14. The method of claim 1, wherein the reinforcement learning agent learns a congestion control policy and modifies the congestion control policy in response to observed data.

15. A non-transitory computer-readable medium storing computer instructions that, when executed by one or more processors of a device, cause the one or more processors to perform a method comprising:

16. The non-transitory computer-readable medium of claim 15, wherein the reinforcement learning agent comprises a trained neural network that takes the environmental feedback as input and output adjustments to one or more of the plurality of data streams to be made based on the environmental feedback.

17. A method comprising, at a device:

training a reinforcement learning agent to perform congestion control within a predetermined data transmission network using the input state and the reward value; and

deploying a trained reinforcement learning agent within the predetermined data transmission network.

18. The method of claim 17, wherein the reinforcement learning agent comprises a neural network.

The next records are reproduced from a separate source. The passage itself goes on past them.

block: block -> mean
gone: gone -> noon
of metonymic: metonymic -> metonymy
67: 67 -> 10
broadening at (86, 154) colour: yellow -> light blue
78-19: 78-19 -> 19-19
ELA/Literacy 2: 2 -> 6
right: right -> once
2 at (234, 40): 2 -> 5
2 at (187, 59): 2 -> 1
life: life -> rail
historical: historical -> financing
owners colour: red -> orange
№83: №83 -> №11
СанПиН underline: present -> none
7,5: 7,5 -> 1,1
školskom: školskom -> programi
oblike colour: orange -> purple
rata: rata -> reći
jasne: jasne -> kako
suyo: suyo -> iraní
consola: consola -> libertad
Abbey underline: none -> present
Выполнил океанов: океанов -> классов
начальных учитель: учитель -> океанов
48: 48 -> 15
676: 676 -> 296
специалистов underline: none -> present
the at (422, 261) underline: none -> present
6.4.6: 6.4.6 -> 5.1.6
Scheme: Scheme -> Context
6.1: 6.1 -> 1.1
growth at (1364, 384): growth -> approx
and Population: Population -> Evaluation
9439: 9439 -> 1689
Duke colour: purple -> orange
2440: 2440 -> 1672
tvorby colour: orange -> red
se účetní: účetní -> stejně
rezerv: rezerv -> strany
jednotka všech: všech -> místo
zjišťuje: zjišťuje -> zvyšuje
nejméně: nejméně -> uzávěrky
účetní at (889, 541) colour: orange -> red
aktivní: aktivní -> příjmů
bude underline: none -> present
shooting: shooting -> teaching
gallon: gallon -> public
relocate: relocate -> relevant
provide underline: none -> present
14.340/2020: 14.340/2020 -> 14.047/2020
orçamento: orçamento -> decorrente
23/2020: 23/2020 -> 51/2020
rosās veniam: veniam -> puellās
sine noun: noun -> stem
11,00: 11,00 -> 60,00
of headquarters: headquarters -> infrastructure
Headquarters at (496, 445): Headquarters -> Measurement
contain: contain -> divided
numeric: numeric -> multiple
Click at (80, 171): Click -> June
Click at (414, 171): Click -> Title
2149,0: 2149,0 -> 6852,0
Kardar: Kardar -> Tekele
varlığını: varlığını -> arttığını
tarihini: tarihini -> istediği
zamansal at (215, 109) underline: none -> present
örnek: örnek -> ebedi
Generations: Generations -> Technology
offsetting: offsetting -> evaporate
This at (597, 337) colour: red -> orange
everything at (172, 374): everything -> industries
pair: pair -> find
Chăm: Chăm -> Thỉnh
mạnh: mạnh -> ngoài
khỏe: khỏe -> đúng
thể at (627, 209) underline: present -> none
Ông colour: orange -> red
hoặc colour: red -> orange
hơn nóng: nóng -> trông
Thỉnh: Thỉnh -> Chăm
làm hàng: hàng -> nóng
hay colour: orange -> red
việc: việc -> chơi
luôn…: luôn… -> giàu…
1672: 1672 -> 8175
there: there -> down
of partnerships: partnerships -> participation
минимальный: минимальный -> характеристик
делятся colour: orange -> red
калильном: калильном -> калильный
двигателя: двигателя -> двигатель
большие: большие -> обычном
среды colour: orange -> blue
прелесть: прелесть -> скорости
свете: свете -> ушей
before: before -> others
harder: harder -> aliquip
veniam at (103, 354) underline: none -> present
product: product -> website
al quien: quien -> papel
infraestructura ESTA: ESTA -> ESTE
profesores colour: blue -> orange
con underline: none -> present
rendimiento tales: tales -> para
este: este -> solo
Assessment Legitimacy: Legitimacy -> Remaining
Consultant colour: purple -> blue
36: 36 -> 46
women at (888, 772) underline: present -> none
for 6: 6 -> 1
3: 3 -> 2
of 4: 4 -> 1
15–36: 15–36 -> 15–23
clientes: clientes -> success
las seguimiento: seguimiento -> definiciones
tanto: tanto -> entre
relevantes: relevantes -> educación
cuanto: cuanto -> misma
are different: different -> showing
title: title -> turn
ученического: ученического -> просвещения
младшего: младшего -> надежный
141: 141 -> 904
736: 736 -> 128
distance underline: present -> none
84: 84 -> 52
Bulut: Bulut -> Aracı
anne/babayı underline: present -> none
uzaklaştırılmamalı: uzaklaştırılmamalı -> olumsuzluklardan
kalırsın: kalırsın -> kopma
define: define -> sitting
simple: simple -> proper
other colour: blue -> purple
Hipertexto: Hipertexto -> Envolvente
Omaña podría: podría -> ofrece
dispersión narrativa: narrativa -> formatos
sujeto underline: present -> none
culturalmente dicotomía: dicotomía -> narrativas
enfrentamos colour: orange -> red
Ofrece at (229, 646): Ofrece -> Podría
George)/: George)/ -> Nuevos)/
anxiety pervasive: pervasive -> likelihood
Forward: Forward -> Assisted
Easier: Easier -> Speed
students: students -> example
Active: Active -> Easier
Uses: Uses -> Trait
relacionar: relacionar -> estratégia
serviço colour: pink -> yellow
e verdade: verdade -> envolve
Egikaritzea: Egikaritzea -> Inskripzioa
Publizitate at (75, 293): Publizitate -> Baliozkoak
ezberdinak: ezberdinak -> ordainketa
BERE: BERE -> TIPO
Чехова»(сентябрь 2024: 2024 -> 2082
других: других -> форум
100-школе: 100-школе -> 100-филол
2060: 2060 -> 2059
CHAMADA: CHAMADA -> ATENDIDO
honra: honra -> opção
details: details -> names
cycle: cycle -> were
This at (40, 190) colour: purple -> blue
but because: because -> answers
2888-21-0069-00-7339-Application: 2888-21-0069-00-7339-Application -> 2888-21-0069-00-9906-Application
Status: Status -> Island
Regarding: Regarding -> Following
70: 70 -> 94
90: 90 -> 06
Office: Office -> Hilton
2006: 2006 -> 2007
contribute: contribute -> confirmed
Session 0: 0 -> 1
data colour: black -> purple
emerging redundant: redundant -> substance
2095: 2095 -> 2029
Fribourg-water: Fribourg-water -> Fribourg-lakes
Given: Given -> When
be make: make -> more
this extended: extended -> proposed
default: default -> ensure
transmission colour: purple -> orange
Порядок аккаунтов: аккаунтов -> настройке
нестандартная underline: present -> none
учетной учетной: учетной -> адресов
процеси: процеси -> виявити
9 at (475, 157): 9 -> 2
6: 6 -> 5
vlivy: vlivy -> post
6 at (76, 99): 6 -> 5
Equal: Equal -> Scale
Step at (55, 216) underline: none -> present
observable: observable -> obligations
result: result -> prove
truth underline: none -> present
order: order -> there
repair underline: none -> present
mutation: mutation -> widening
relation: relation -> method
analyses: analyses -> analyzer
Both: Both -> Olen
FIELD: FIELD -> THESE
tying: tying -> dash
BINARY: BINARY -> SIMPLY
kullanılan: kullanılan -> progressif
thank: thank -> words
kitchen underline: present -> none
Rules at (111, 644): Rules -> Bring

19. The method of claim 17, wherein the input status value indicates a speed at which data is currently being transmitted within the data transmission network.

20. The method of claim 17, wherein the reward value corresponds to an equivalent value of the rates of all transmitted data streams and avoidance of congestion.

21. The method of claim 17, wherein the reinforcement learning agent is trained using memory.

22. An apparatus, comprising:

a processor of a device configured to execute software implementing a reinforcement learning algorithm;

extracting logic within the network interface controller NIC transmit and/or receive pipe configured to extract network environment parameters from received and/or transmitted traffic; and

a scheduler configured to limit a rate of transmission traffic of a plurality of data flows within the data transmission network.

23. The apparatus of claim 22, wherein the extraction logic presents the extracted environmental parameters to the software running on the processor.

24. The apparatus of claim 22, wherein the scheduler configuration is controlled by software running on the processor.